交通事故困った体験ログ

運転した人が降りて来て…。近所の人が助けてくれました。

私の通っていた高校は、最寄り駅から遠く、多くの人が自転車通学をしていました。

駅までの道には少しカーブがかかった坂道があるのですが、その坂道とT字で接触している住宅街の道を横断している時に、私は坂の上からふっと現れた自動車と接触しました。
年に1、2回、そこで本学の学生が事故を起こしているから注意するようにというお話があった場所で、まさか自分が事故に遭うとは思ってもいませんでした。

自動車はそれなりのスピードで坂を下りて来ていたはずなのに、自動車がスローモーションでこちらに寄ってきたような気がしました。そして、私は咄嗟に乗っていた自転車を自動車の方に押しやりました。
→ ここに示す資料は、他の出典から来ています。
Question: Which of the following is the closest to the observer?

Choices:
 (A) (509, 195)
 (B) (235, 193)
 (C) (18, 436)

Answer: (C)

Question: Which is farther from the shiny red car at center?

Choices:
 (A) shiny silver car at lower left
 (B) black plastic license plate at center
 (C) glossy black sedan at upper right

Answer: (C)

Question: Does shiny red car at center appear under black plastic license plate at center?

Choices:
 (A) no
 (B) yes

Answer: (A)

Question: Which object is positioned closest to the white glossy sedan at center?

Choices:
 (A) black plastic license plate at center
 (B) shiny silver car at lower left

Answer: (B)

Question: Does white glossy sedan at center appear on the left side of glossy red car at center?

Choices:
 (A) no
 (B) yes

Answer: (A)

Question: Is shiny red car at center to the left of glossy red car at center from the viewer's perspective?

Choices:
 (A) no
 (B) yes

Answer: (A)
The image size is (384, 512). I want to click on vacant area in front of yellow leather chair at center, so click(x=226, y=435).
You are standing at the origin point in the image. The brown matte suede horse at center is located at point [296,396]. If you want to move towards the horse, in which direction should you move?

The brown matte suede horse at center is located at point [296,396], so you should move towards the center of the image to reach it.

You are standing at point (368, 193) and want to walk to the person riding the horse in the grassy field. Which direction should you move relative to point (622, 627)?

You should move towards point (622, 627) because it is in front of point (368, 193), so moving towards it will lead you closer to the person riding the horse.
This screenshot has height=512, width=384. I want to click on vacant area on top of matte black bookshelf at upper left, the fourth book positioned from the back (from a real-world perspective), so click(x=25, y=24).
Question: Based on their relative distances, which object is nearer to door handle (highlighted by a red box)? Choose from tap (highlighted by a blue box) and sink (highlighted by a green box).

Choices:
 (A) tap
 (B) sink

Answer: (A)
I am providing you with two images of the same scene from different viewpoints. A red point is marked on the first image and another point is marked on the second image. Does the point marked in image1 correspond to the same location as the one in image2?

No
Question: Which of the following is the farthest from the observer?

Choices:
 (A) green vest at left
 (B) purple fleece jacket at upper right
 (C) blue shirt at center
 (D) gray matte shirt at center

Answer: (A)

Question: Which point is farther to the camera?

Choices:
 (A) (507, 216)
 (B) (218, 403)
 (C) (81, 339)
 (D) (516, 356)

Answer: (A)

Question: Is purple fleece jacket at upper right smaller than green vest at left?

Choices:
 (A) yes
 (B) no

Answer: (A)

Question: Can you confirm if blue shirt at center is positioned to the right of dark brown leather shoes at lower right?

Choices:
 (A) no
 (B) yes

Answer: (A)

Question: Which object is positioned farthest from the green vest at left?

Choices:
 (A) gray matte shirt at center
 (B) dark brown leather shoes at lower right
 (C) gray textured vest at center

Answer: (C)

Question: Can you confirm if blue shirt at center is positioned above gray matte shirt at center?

自転車は抱えないと動かせないくらい変形しましたが、その時点でのけがは右足をすりむいただけでした。帰宅途中の学生たちは固まり、私はびっくりして呆然としていました。

すると、運転席から男性があぶねぇじゃないか、何やってんだ!とか言いながら、出てきました。私はその迫力にすみませんというのが精一杯でした。

その時です。住宅街にある家からおじいさんが出て来てくれました。そして、悪いのはお前じゃろ、ここは速度を落とすところじゃ、何言っとんじゃとその運転席の男性に負けない大きな声を出してくれました。男性はそそくさと逃げていきました。

その頃、騒ぎを聞きつけた先生が来てくれて、そのおじいさんに一緒にお礼を言って学校に戻りました。その日のお風呂の時、太ももに大きなあざができていることに気づきました。

痛みは翌日から湧いてきて、しばらくは足を引きずらなければ歩けませんでした。自動車がスローモーションで迫ってくる様と、運転していた人の大声と、後からの痛みは、あれから20年以上たった今も、忘れられません。